The Wiki also references some other ways to do it without hints and it is about setting query planner parameters. This not easy to do for a single query and the risk is that it has side effects on other queries. With pg_hint_plan
you can set them for one query with /*+ Set( parameter value) */
. You can also change one index access or join method for one table or one join only. Without hints, people will refactor their SQL, add dummy conditions to skip the indexes, and this will bring more problems than hints.

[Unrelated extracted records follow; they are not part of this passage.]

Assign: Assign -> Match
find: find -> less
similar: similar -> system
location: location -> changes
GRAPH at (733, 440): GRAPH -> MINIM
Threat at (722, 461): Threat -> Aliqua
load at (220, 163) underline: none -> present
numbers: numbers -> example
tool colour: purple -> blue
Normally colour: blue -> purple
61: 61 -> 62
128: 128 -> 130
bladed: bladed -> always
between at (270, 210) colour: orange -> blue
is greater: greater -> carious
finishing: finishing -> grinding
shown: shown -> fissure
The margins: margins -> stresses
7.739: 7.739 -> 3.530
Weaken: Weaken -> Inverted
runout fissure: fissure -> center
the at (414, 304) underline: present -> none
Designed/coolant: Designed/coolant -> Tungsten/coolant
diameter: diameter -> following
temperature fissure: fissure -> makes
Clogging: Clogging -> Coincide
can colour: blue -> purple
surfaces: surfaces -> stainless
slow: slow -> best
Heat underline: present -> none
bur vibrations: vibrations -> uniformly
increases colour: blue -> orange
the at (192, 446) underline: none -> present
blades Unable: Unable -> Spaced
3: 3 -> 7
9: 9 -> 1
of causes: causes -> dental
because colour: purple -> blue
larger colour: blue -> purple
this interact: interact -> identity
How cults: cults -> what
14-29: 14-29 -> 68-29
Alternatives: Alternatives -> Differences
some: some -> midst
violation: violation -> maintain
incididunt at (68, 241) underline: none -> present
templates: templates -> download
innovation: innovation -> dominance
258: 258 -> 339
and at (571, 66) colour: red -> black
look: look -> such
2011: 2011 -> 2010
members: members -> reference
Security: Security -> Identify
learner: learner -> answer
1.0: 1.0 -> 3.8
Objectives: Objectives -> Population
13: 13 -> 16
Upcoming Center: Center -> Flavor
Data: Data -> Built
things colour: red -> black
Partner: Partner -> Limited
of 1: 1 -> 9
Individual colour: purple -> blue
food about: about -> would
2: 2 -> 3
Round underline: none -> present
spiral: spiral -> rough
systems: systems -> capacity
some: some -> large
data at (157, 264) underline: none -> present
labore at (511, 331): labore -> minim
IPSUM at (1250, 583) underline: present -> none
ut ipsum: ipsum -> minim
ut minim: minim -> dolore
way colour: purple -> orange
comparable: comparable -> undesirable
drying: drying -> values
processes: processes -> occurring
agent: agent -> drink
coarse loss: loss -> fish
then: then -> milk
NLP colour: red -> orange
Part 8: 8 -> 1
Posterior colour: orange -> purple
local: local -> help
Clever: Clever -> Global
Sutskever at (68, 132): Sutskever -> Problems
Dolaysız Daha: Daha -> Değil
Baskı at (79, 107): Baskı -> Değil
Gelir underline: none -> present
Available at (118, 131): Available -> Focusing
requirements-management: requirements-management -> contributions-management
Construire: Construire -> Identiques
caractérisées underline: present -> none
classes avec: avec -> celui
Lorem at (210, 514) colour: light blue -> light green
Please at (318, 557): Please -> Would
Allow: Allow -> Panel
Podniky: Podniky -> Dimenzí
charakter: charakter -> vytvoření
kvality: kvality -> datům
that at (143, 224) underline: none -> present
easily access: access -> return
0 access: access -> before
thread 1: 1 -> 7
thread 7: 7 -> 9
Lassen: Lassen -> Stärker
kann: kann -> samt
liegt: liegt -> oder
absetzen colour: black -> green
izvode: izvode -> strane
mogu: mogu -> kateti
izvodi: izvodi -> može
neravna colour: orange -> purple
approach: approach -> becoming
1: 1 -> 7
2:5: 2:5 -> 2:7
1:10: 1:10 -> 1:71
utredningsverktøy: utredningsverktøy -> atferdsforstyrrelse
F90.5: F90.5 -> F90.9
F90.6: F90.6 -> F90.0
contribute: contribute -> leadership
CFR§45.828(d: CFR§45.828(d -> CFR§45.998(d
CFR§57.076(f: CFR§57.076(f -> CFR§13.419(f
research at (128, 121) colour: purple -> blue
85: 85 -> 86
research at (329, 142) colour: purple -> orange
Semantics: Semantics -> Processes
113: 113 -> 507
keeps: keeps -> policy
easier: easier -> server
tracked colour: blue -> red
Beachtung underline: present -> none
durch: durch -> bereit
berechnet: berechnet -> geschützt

When PostgreSQL introduced the possibility to inline the Common Table Expressions it was clear that this may not be the best to do for all queries with a WITH clause. Other databases like Oracle add a /*+ materialize */
or /*+ inline */ hint to control this. Because of the lack of hints in PostgreSQL, this was added in the WITH clause syntax, breaking the SQL semantic (which should declare the expected result and not the way to get it). It also break the compatibility as the WITH ... MATERIALIZE provides the same behavior as previous versions but fails with them.
That said, the queries in your application where you use hints should be well-documented with the reason for adding the hint. If there's an issue with the query planner, report the issue and follow up to know when you can remove your hint.
Many PostgreSQL-compatible databases install pg_hint_plan
by default, like Amazon Aurora or YugabyteDB. It is harmless. As any feature, it can hurt if you use it in a bad way, but having it already installed will save you a lot of time the day when you will have to understand an execution plan.